[[ RECORDS PROVIDED, beginning ]]

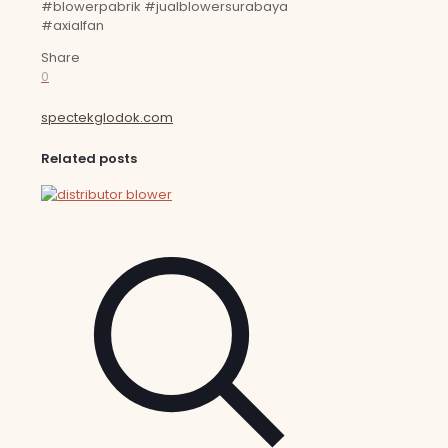
#blowerpabrik #jualblowersurabaya
#axialfan
Share
0
spectekglodok.com
Related posts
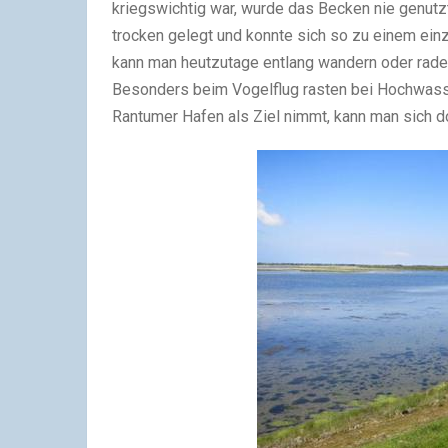
kriegswichtig war, wurde das Becken nie genutz
trocken gelegt und konnte sich so zu einem ein
kann man heutzutage entlang wandern oder rade
Besonders beim Vogelflug rasten bei Hochwas
Rantumer Hafen als Ziel nimmt, kann man sich do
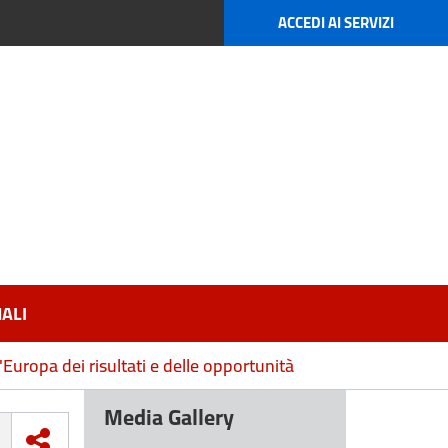
ACCEDI AI SERVIZI
ALI
'Europa dei risultati e delle opportunità
Media Gallery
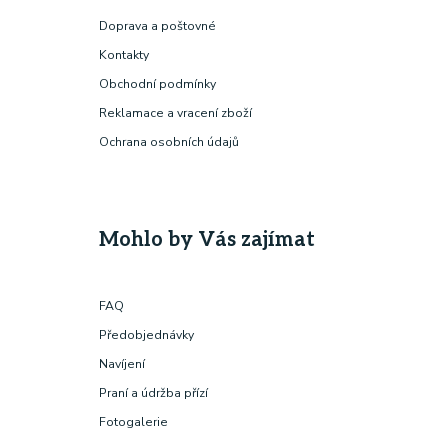
Doprava a poštovné
Kontakty
Obchodní podmínky
Reklamace a vracení zboží
Ochrana osobních údajů
Mohlo by Vás zajímat
FAQ
Předobjednávky
Navíjení
Praní a údržba přízí
Fotogalerie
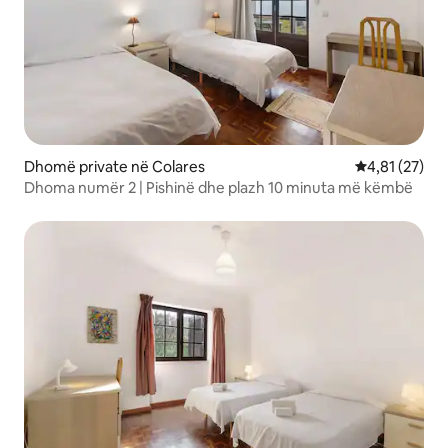
Dhomë private në Colares
Vlerësimi mes
4,81 (27)
Dhoma numër 2 | Pishinë dhe plazh 10 minuta më këmbë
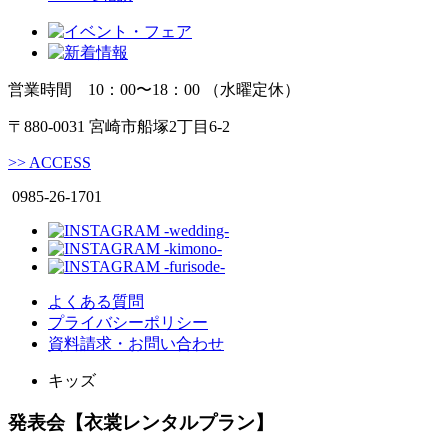
営業時間 10：00〜18：00 （水曜定休）
〒880-0031 宮崎市船塚2丁目6-2
>>
ACCESS
0985-26-1701
よくある質問
プライバシーポリシー
資料請求・お問い合わせ
キッズ
発表会【衣裳レンタルプラン】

[[ RECORDS PROVIDED, end ]]

Go through the listing and restate each line word for word, leaving out the pictures.

#blowerpabrik #jualblowersurabaya
#axialfan
Share
0
spectekglodok.com
Related posts
kriegswichtig war, wurde das Becken nie genutz
trocken gelegt und konnte sich so zu einem ein
kann man heutzutage entlang wandern oder rade
Besonders beim Vogelflug rasten bei Hochwas
Rantumer Hafen als Ziel nimmt, kann man sich do
ACCEDI AI SERVIZI
ALI
'Europa dei risultati e delle opportunità
Media Gallery
Doprava a poštovné
Kontakty
Obchodní podmínky
Reklamace a vracení zboží
Ochrana osobních údajů
Mohlo by Vás zajímat
FAQ
Předobjednávky
Navíjení
Praní a údržba přízí
Fotogalerie
Dhomë private në Colares
Vlerësimi mes
4,81 (27)
Dhoma numër 2 | Pishinë dhe plazh 10 minuta më këmbë
営業時間 10：00〜18：00 （水曜定休）
〒880-0031 宮崎市船塚2丁目6-2
>>
ACCESS
0985-26-1701
よくある質問
プライバシーポリシー
資料請求・お問い合わせ
キッズ
発表会【衣裳レンタルプラン】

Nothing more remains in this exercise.